# [Исследуемый текст]
'''
Утром в воскресенье на Фоминой неделе жена приехала ко мне с женщиной-врачом, Е. К. Пименовой, которая и подала мне первую помощь. Вскоре приехал и П. П. Абрамычев (бывший тогда ассистентом профессора Полотебнова) и назначил мне лечение, но при этом заявил, что продолжать лечить меня в Любани он решительно не может, так как занятия требуют его постоянного присутствия в Петербурге. В сумерки врачи мои уехали.
Вячеслав Авксентьевич Манассеин
На другой день навестил меня профессор Манассеин и шибко напугал, сказав, что экзема болезнь крайне упорная, туго поддающаяся леченью, и может длиться год и два. Я просто пришел в отчаяние…
Наконец было получено мною разрешение приехать в Петербург. Следовало немедленно ехать, а у меня, как на грех, не оказалось денег для расплаты за квартиру. В это время судьба послала мне А. Коринфского. Он выручил меня из моего критического положения, съездил в Петербург за деньгами, и мы в тот же день вечером уехали из Любани.
Никогда во всю жизнь я не испытывал более мучительного переезда по железной дороге, как этот переезд 15 апреля 1892 года из Любани в Петербург. Я был в маске, сделанной из клеенки и фланели. В вагоне было жарко, я задыхался в своей маске… Глаза болели, в лице чувствовался жар и зуд невыносимый. Нравственное состояние мое было угнетенное. Я считал минуты… Пассажиры, видя мою странную фигуру, мою красную маску и не зная, чем я болен, понятно, сторонились от меня, перешептывались и весьма недружелюбно посматривали на меня. Я уж не помню, как довезли меня до Петербурга, и я, наконец, очутился дома, на Сергиевской улице…
Глаза мои так болели, что я не мог ни читать ни писать. А. Коринфский был так добр, что читал мне вслух корректуры статей, присланных для нашего сборника, писал за меня письма, сносился с типографией, вообще помогал мне усердно при издании сборника. С нашим сборником приключилась неприятность: из него пришлось удалить одно очень хорошее стихотворение Шеллера, мой рассказ и «Черный год»…
Д-р Абрамычев лечил меня так энергично, что к началу мая экзема моя исчезла бесследно. Мне было разрешено оставаться в Петербурге до 15 мая, но здоровье мое настолько оправилось, что даже ранее назначенного срока, а именно 9 мая, я мог уже выехать на кумыс в Уфимскую губернию.
'''
# [Собранные записи данных]
'''
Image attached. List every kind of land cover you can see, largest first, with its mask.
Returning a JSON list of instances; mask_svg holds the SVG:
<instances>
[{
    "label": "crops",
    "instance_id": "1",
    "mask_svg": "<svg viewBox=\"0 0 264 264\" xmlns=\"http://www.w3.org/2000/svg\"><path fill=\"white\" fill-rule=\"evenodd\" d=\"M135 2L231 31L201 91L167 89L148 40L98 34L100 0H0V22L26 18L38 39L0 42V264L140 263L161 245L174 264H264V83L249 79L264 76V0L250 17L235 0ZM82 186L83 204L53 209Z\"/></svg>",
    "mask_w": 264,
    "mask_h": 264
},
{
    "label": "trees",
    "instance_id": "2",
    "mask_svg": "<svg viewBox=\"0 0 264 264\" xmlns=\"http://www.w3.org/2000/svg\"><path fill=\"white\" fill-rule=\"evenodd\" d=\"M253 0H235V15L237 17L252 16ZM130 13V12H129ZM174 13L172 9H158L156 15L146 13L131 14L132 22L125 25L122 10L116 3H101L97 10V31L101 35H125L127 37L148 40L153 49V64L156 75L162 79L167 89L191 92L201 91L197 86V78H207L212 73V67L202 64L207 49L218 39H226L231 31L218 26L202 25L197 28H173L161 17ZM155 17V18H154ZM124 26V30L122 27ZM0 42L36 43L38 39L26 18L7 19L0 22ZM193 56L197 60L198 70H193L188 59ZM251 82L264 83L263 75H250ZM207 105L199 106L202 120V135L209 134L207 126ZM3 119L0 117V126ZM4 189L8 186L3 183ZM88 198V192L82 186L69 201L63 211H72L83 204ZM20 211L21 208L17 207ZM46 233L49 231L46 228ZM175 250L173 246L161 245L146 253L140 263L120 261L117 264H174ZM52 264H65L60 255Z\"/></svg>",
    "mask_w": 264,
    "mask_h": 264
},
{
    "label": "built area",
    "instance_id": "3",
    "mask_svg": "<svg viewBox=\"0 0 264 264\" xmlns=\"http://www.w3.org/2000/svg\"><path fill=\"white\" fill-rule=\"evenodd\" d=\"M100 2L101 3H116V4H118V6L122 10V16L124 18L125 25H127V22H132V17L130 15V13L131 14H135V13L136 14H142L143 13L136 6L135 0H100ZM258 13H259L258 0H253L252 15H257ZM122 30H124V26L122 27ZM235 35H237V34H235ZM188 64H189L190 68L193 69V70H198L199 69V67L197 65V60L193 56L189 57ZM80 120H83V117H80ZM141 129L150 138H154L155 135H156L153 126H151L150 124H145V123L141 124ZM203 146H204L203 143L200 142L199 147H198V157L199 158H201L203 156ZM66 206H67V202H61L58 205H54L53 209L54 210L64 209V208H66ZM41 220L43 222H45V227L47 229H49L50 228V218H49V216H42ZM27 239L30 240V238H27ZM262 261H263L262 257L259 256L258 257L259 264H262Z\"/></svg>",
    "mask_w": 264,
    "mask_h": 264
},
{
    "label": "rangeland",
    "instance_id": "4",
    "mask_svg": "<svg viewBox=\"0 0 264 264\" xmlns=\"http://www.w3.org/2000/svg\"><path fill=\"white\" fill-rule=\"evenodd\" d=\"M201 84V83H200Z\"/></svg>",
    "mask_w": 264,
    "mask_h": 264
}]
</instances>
'''
# [Задание 1]
Какого числа, согласно исследуемому тексту, удалось выехать на кумыс в Уфимскую губернию?
# [Задание 2]
Воспроизведите фрагмент исследуемого текста, который начинается со слов, содержащих «Утром в воскресенье», и заканчивается словами «врачи мои уехали.».

# [Результат задания 1]
9 мая.

# [Результат задания 2]
Утром в воскресенье на Фоминой неделе жена приехала ко мне с женщиной-врачом, Е. К. Пименовой, которая и подала мне первую помощь. Вскоре приехал и П. П. Абрамычев (бывший тогда ассистентом профессора Полотебнова) и назначил мне лечение, но при этом заявил, что продолжать лечить меня в Любани он решительно не может, так как занятия требуют его постоянного присутствия в Петербурге. В сумерки врачи мои уехали.